## Brief
Reproduce every one of the records below word for word, omitting the pictures.

## Provided data

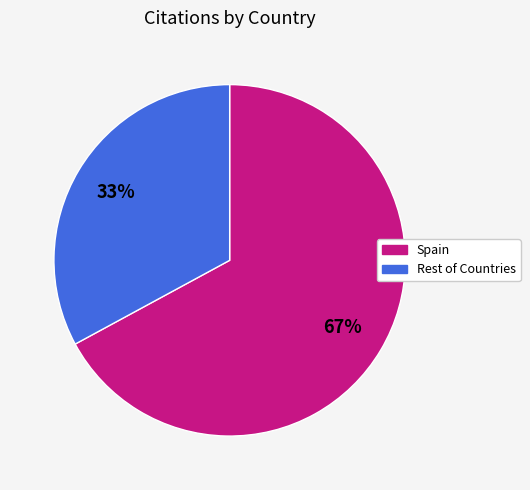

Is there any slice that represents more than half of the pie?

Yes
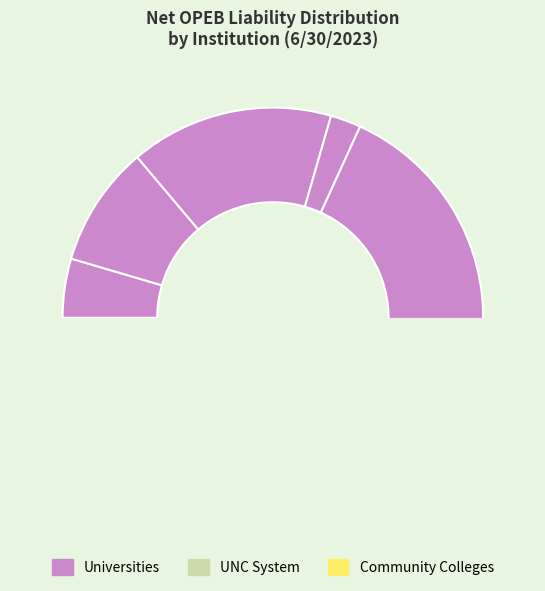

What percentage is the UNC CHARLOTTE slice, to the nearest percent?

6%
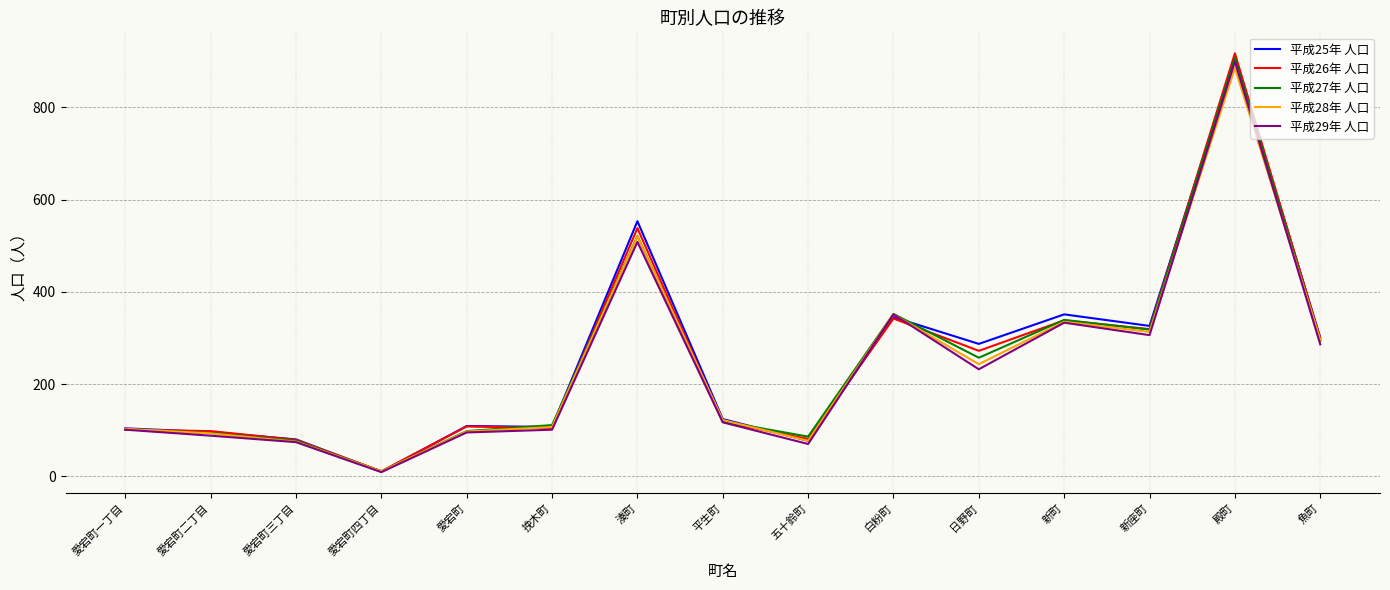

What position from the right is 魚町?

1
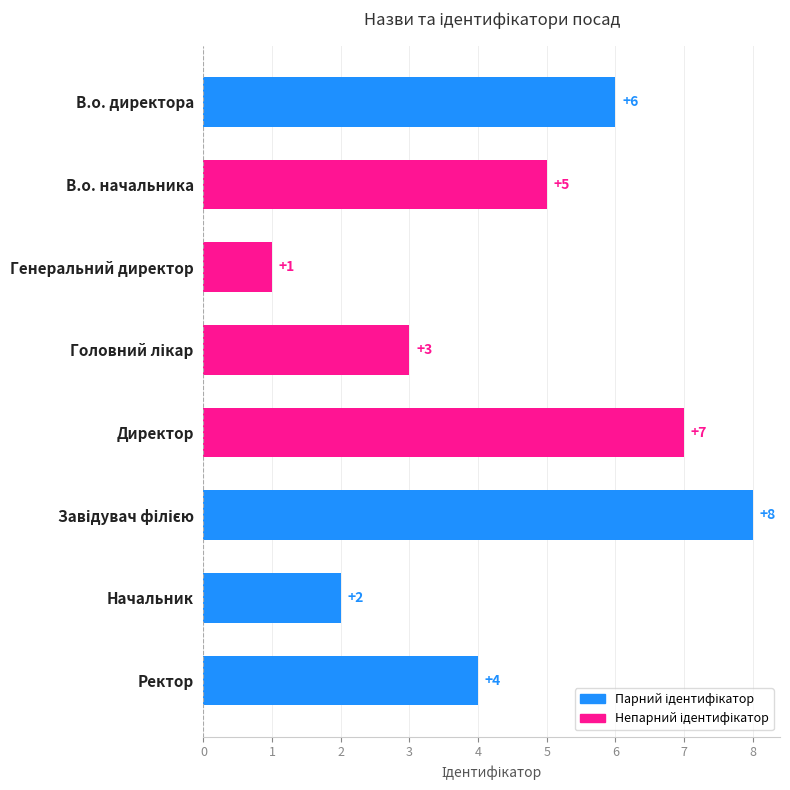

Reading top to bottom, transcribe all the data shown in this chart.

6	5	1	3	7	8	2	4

## Final answer
Is there any slice that represents more than half of the pie?

Yes

What percentage is the UNC CHARLOTTE slice, to the nearest percent?

6%

What position from the right is 魚町?

1

Reading top to bottom, transcribe all the data shown in this chart.

6	5	1	3	7	8	2	4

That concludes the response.